Exercise: Give the entries below again, word for word, and leave out the images.

(Data entries)
══════
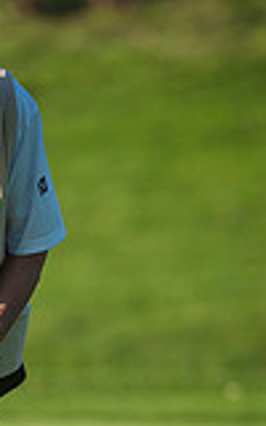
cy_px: 447
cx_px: -1
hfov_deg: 1.5
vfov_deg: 2.4
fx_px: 9952
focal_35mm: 858
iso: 200
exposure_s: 1/1600
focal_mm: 300
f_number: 4.5
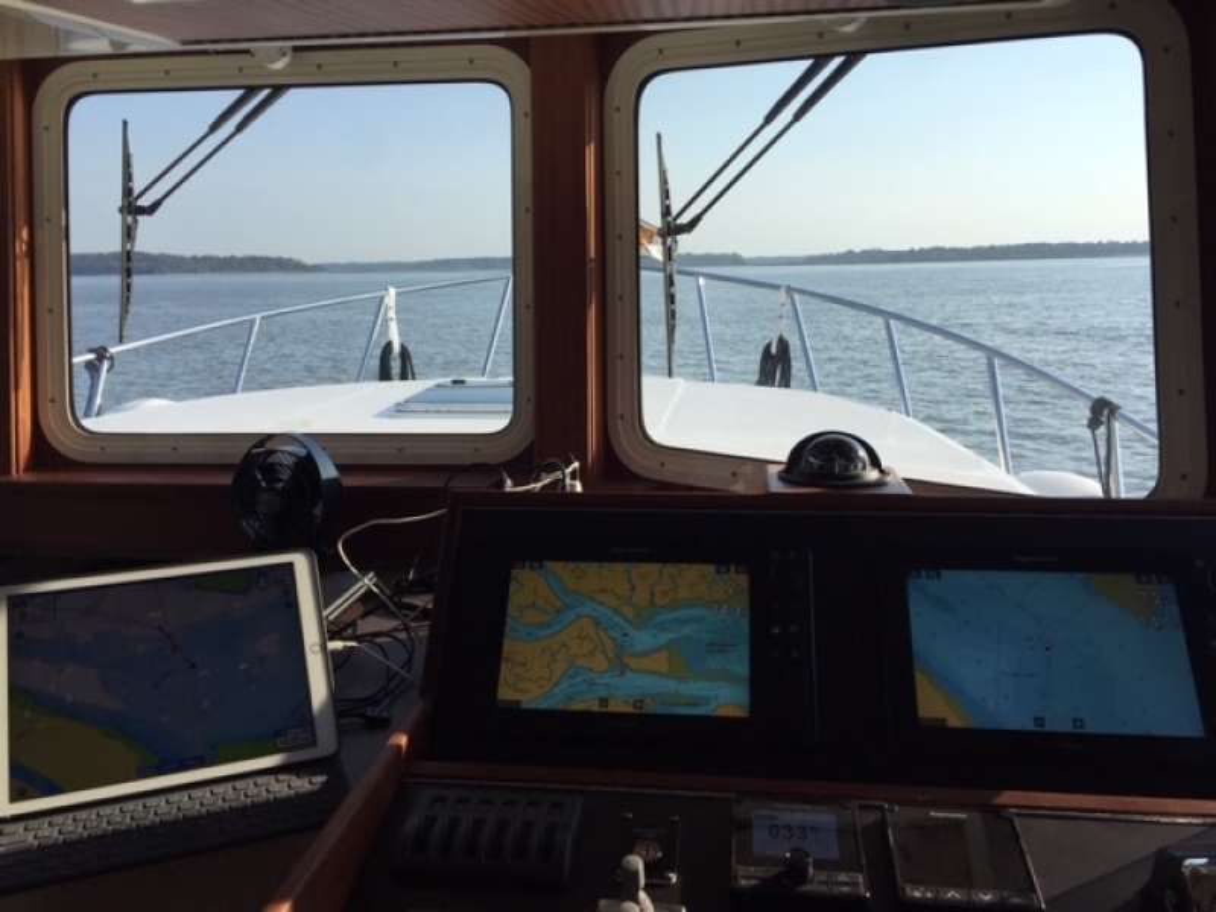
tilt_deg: -9.6
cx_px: 608
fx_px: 1019
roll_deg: -1.2
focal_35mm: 29
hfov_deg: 61.7
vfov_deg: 48.2
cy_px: 456
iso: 32
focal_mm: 4.15
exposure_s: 1/1799
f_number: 2.2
══════
Response to the task:
cy_px: 447
cx_px: -1
hfov_deg: 1.5
vfov_deg: 2.4
fx_px: 9952
focal_35mm: 858
iso: 200
exposure_s: 1/1600
focal_mm: 300
f_number: 4.5
tilt_deg: -9.6
cx_px: 608
fx_px: 1019
roll_deg: -1.2
focal_35mm: 29
hfov_deg: 61.7
vfov_deg: 48.2
cy_px: 456
iso: 32
focal_mm: 4.15
exposure_s: 1/1799
f_number: 2.2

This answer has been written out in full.